The 1970 Maryknoll High School graduate went on to the college for her freshman and sophomore years before returning to the US to earn her certification as an Executive Administrator.  Her batchmates assured her she belonged and congratulated her for being the first Filipino American woman to own the title of Mayor in all 9 counties of the San Francisco Bay Area when her peers on the Colma City Council voted to give her the gavel 10 years ago.

Del Rosario is co-chairing the MC74 Bay Area & Beyond Sapphire Jubilee celebration with Cherie Querol Moreno, executive editor of Philippine News, who is also Commissioner with the San Mateo County Commission on Aging and founder/executive director of the violence prevention nonprofit ALLICE Alliance for Community Empowerment. Querol Moreno and Emily Siy also serve on their batch Core Group.
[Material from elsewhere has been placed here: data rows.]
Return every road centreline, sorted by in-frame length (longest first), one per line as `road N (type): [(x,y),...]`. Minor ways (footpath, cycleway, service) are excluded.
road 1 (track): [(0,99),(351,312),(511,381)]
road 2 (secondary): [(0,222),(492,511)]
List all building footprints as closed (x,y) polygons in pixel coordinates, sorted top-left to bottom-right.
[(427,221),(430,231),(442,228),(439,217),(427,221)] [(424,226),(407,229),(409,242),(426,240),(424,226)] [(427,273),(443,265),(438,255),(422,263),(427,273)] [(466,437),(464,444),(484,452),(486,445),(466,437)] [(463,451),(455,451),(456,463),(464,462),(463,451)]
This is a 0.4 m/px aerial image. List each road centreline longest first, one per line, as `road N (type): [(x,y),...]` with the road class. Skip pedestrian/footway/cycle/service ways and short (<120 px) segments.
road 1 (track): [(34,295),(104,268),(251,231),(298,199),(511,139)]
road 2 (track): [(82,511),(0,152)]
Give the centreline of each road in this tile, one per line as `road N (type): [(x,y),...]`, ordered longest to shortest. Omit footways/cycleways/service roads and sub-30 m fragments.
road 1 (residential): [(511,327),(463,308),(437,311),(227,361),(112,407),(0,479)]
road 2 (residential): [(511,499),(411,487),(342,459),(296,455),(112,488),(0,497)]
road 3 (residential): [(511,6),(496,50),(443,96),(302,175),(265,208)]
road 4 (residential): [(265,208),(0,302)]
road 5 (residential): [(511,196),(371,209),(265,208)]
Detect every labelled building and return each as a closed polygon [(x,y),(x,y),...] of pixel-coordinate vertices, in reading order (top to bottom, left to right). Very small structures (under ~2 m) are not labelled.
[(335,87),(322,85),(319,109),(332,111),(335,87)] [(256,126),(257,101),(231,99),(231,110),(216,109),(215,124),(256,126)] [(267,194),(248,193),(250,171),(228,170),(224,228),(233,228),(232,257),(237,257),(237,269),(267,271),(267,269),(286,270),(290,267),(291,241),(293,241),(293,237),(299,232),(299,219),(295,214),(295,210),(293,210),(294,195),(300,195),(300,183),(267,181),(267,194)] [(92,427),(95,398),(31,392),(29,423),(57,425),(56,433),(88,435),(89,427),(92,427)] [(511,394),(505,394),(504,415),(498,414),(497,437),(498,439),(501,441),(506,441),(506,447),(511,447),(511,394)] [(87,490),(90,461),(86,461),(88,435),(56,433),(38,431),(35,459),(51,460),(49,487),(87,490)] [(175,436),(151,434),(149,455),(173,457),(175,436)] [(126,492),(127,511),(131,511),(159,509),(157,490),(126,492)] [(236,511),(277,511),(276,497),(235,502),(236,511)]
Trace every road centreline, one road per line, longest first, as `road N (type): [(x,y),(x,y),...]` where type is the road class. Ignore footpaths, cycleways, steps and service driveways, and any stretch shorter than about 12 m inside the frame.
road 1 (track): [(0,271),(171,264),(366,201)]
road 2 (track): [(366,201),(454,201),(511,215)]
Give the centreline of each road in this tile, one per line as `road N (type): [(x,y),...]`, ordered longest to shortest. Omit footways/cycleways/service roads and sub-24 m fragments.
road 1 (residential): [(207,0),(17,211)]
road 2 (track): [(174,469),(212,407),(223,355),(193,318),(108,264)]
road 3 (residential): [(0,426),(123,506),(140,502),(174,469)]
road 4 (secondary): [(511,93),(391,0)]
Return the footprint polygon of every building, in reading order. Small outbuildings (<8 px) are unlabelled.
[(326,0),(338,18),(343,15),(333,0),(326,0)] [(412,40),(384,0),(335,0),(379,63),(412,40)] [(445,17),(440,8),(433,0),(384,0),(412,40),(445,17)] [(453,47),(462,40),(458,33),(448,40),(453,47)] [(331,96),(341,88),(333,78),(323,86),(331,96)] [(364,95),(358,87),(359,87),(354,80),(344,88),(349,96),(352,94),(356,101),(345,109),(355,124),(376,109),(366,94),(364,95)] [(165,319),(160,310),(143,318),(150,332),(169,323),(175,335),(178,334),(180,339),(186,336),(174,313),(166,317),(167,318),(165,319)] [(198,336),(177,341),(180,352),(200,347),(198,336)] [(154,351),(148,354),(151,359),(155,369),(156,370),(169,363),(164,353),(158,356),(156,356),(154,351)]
Completing the steering committee are retired City College of San Francisco HR staff Nati Santos- de Jesus as secretary; retired 35-year controller of Maltby Electric Supply Co.  Marivic Paloma- Go, treasurer, and Mabanta Watson, social director.  Retired air cargo industry cold-transport expert Marissa Magsaysay- Johnson and John Muir Health East Bay corporate real estate administrator Marites Vargas-Reyes missed the lunch but will collaborate with Liza Lomotan-Mullins in facilitating the audio-visual presentation that promises to bring the highlights of the Sept. 7 Homecoming in Manila across the Pacific.

Realtor and church leader Bel Alinea-Tengco and Nida Barretto-Dantes, who recently retired from her work in education, shared their classmates’ optimism that more classmates will reach out and join the grand reunion in California.